Welcome to the intelligent side of the worldwide web.

If you're concerned about the issues of the day and can discuss them without sounding like a pundit, then I'm glad you're here. My goal is not to indoctrinate but to inform and be informed. Surprisingly, the older I've gotten the less stubborn I've become (yeah, try to convince Christine of that.) Anyway, I'm going to spread the word. I hope you will, too.

Saturday, May 8, 2010

Government will survive the tea-partier mid-terms

After the mid-term election of 1862, President Lincoln was asked how he felt about the Democrats’ picking up 22 seats in the House of Representatives and winning the Governor’s mansion in New York. Lincoln responded, “I feel sort of like the young man in Kentucky who stubbed his toe on the way to visit his sweetheart.

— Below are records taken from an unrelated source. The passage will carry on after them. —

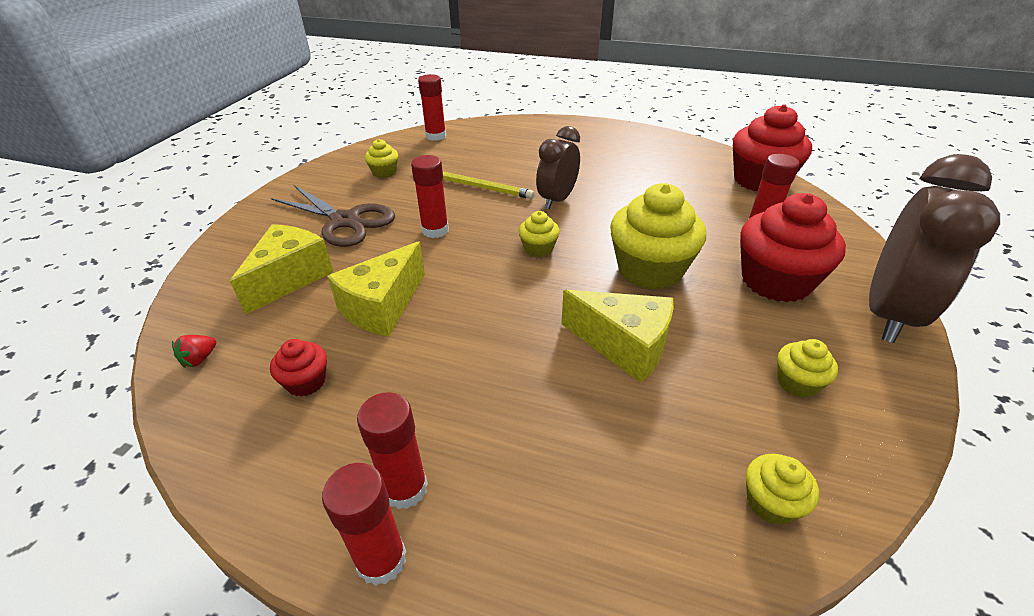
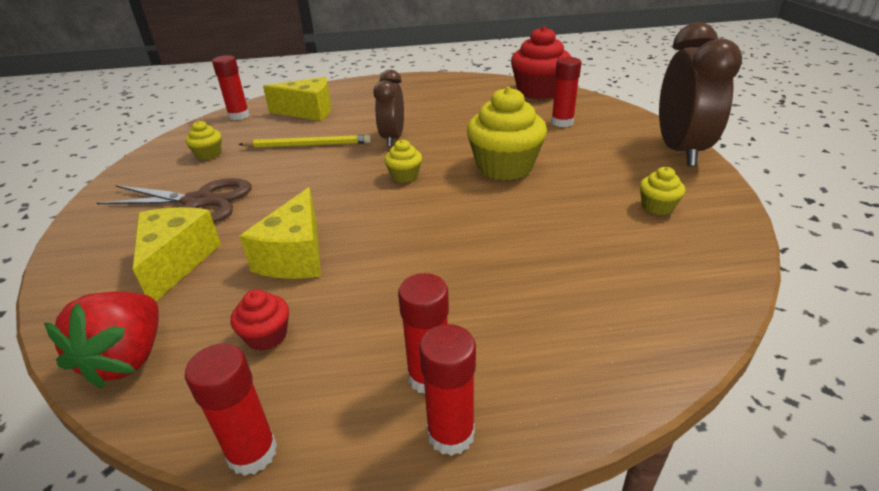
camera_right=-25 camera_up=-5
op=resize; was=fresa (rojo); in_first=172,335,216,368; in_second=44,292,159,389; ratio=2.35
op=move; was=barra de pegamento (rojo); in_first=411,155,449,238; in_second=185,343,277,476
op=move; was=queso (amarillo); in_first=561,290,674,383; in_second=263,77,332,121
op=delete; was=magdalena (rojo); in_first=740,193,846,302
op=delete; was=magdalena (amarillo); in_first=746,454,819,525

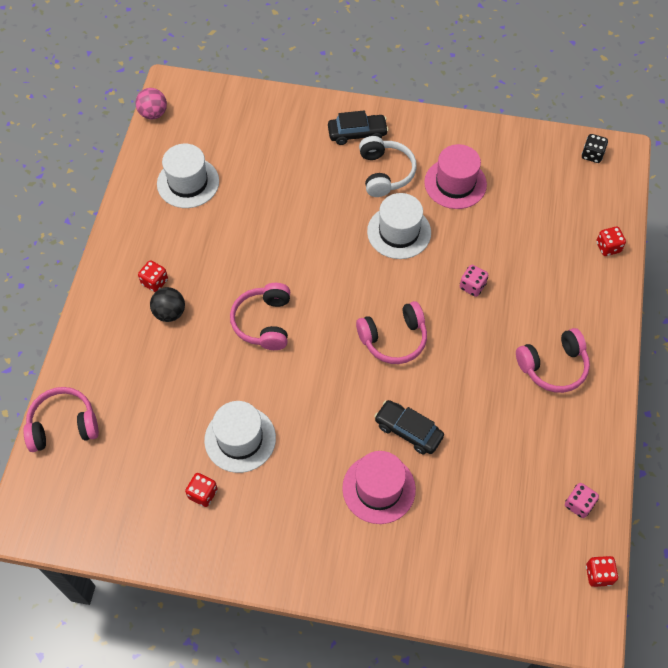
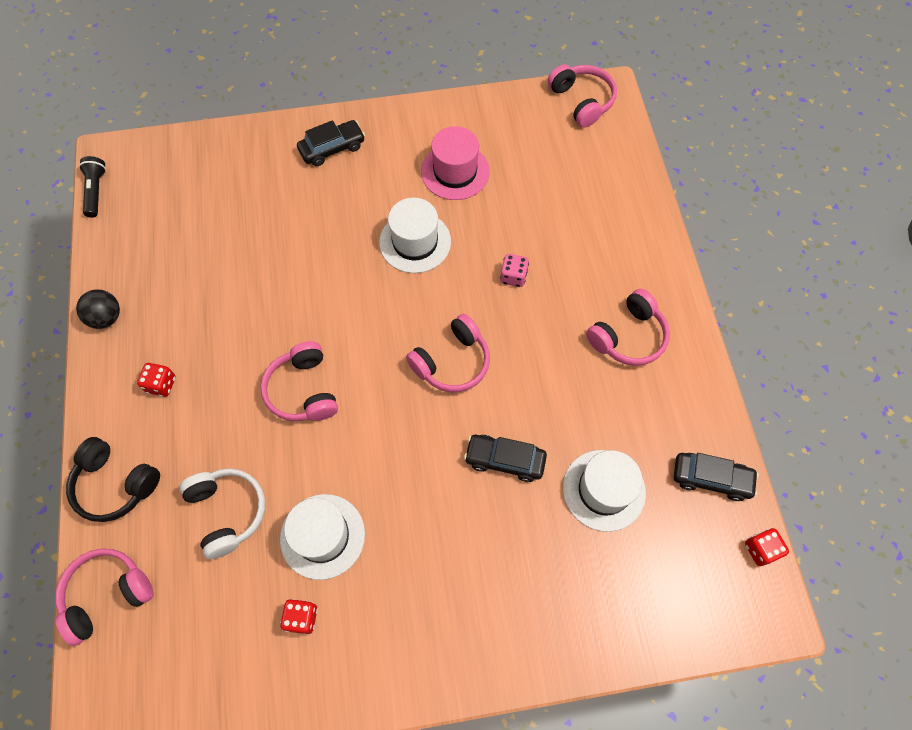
camera_right=-20 camera_up=5
op=replace; was=pelota (rosa); now=lámpara de mano (negro); in_first=135,88,167,120; in_second=79,156,106,218
op=move; was=pelota (negro); in_first=150,287,185,322; in_second=76,289,120,329
op=move; was=sombrero (blanco); in_first=157,144,219,208; in_second=563,450,646,532
op=delete; was=sombrero (rosa); in_first=342,451,416,524
op=move; was=auriculares (blanco); in_first=359,136,417,197; in_second=180,468,265,559
op=replace; was=dado (rosa); now=coche (negro); in_first=565,483,599,518; in_second=674,453,759,501
op=replace; was=dado (negro); now=auriculares (rosa); in_first=582,134,608,163; in_second=548,64,617,127
op=delete; was=dado (rojo); in_first=596,227,626,256
op=insert; now=auriculares (negro); in_second=66,437,160,522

It hurts too much to laugh, but I’m too old to cry.”
Political wisdom and history dictate that mid-term elections are not kind to sitting presidents and majority parties. “Thumpin’” is a non-word that comes to mind. But tea-partiers, pundits and zealots should recall the entire quote from President Bush in 2006.
“The races were close. The cumulative effect was a thumpin’.”
Indeed, most of the races in 2006 were close. Bush lost the House of Representatives, and conservatives wailed that Nancy Pelosi’s ascension to Speaker marked the end of civilization as envisioned by the disciples of the apostle Ronald. Were it only true…those who understood the workings of Congress and retained a healthy dose of cynicism knew the impending “Socialist Agenda” would get about as far as the desk of Senate Majority Leader Mitch McConnell’s secretary, and fade into filibustered oblivion.
It is likely that the Democrats, on a national level, will lose seats. History, when not revised, is a good teacher. But Barack Obama, Charlie Crist, Allen Boyd and many other office-holders can take heart – there are more historical truths in play here.
Obama may indeed find that his breakneck speed style of getting major legislation passed will be impossible to maintain. But I’m sorry to break it to you – Republicans won’t gain a majority in either chamber this year. For this, conservatives have only themselves to blame.
Many incumbents, Republicans and Democrats alike, face a stiff primary challenge. For Democrats, that’s simply anti-incumbency fever, and that condition fades pretty quickly. The mantra which applies here is, “Yeah, he’s a scoundrel, but he’s my scoundrel”. So Rep. Boyd should be able to sleep pretty well, and Sen. Lawson can sign on to my drive to eliminate term limits, and we can send him back to the Legislature, where state employees really need him.
Republicans on a national scale have a problem. It’s like the Crist-Gallagher race of four years ago, when the candidates were trying to “out-Jeb” each other. Incumbents are facing challengers who claim to be “more conservative”, and the challenge becomes which candidate can shrink government to the point that his or her own office is eliminated.
This is the condition in which Gov. Crist finds himself, and he made a wise decision. After wielding his veto pen, and threatening to bring the Legislature back to start over on yet another flawed budget, he announced he’d leave the Republicans to their anointed ultra-conservative, and strive to gain the senate seat through reasoned appeal to the majority of Floridians who simply want someone to do the job.
There seems to be this notion going around that “independents” are disgruntled, angry citizens who long for a conservative who will champion their goal of “less government.”
Ah, and there’s the rub. Recent polls show that even the tea-partiers are not so anti-government as one might believe. Instead, when asked what the problem with government is, the answer seems to be, “they’re not doing enough for me.” We all want government, as long as the government is serving our desires and increasing our well-being.
. Our “conservative” legislature proved its adherence to double-standard governance when it voted to take government influence and money out of the schools, out of social programs, out of corporate regulation, out of sensible gun control– then inserted itself right into the wombs of Florida’s women.
I’m not suggesting that Florida’s elected leaders are stupid. Anything but. They are responding to the apparent ignorance of the angered minority. Case in point – the unidentified woman who stood up in a town hall meeting to demand that the candidate convey the message, “Tell the government to keep their hands off my Medicare.”
I wish people would understand that government is not some backroom entity out to take away our wealth and our freedom. Government is nothing more or less than an aggregate of American citizens, elected or appointed, doing work that Americans have deemed important and necessary.
That understanding won’t come quickly – certainly not before the mid-term elections. So brace yourselves for the inevitable. Government will survive despite your best efforts. And believe it or not, that’s a good thing.